Public Eye

UBS report on Occupy impact is a load of bull

PUBLISHED : Wednesday, 09 April, 2014, 5:12am
UPDATED : Wednesday, 09 April, 2014, 5:12am

There is an investment bank called UBS. We suggest it take the "U" out and simply call itself BS. Why? Because its recent report on the doom and gloom effects of Occupy Central is so full of BS it makes Public Eye laugh. It actually compares Hong Kong's planned pro-democracy protest, Occupy Central, with Bangkok's violent anti-government uprising. It warns of stock market volatility, a slump for Central offices and shops, and an exodus of investments and tourists. In case UBS - or BS - has not noticed, Hong Kong is not Bangkok. Our protesters hurl bananas, not bombs. Tourists losing confidence in Hong Kong? More than 70 per cent of our visitors are mainlanders. Rather than fleeing, they will be flooding in for a first-hand look at civil disobedience in a free society, something they do not get to see back home. Occupy Central will be a tourist attraction. And since when have foreign investments fled Hong Kong for good? Not even during the severe acute respiratory syndrome epidemic or the jittery lead-up to the handover.


Greg So needs a hard kick back into the real world

Secretary for Commerce and Economic Development Greg So Kam-leung must have just returned from a long vacation in la-la land. Why else would he repeat the same old babble that the city is perfectly capable of handling 100 million visitors annually - even after his boss, Chief Executive Leung Chun-ying, admitted we needed to reduce the numbers? The only way to shake free the la-la land effect from our overpaid bureaucrats is to make them live like ordinary Hongkongers. Make them line up for The Peak trams, MTR trains, Disney rides, and for kindergarten spots for their children. Then see if they still say a city designed for seven million can handle 100 million.


Let those loose-lipped loyalists say what they want

Every time our so-called Beijing loyalists shoot off their mouths, we all behave as if what they say has the central government's stamp of approval.
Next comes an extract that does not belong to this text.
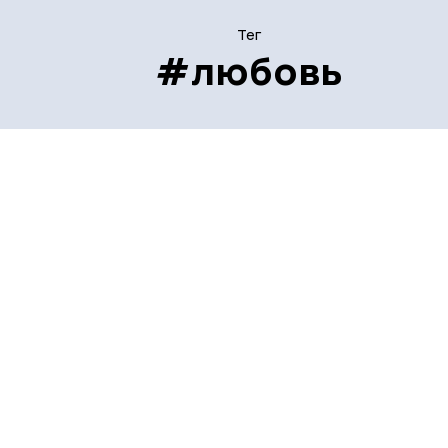
Тег
#любовь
Grow up, people. Much of what these loyalists say is publicity-seeking drivel that has as much blessing from Beijing as legislator "Long Hair" Leung Kwok-hung's banana-throwing. Yet, we treat people such as Rita Fan Hsu Lai-tai and Maria Tam Wai-chu, both Hong Kong members of the National People's Congress, like exalted emissaries. Whenever they give their two cents' worth, we scream and holler as if Beijing's heavy hand has tightened its grip on our freedoms again. Just look at our angry overreaction to Basic Law Committee member Rao Geping's gibberish that Hong Kong adopt the mainland's national security laws temporarily. Any fool would know even Beijing would laugh off such a plan, since it would most probably trigger a repeat of the 2003 protest when 500,000 people marched against Article 23 of the national security legislation. Yet we behaved as if Rao was speaking for Beijing. Hongkongers treasure free speech, even though the exercise of it by some people can make them look like idiots. Rao is free to mouth his nonsense, but that does not mean we have to take him seriously. Demanding that these people shut up would deny them their free speech rights, making us hypocrites. Better to just let fools be fools.


Michael Chugani is a columnist and TV show host.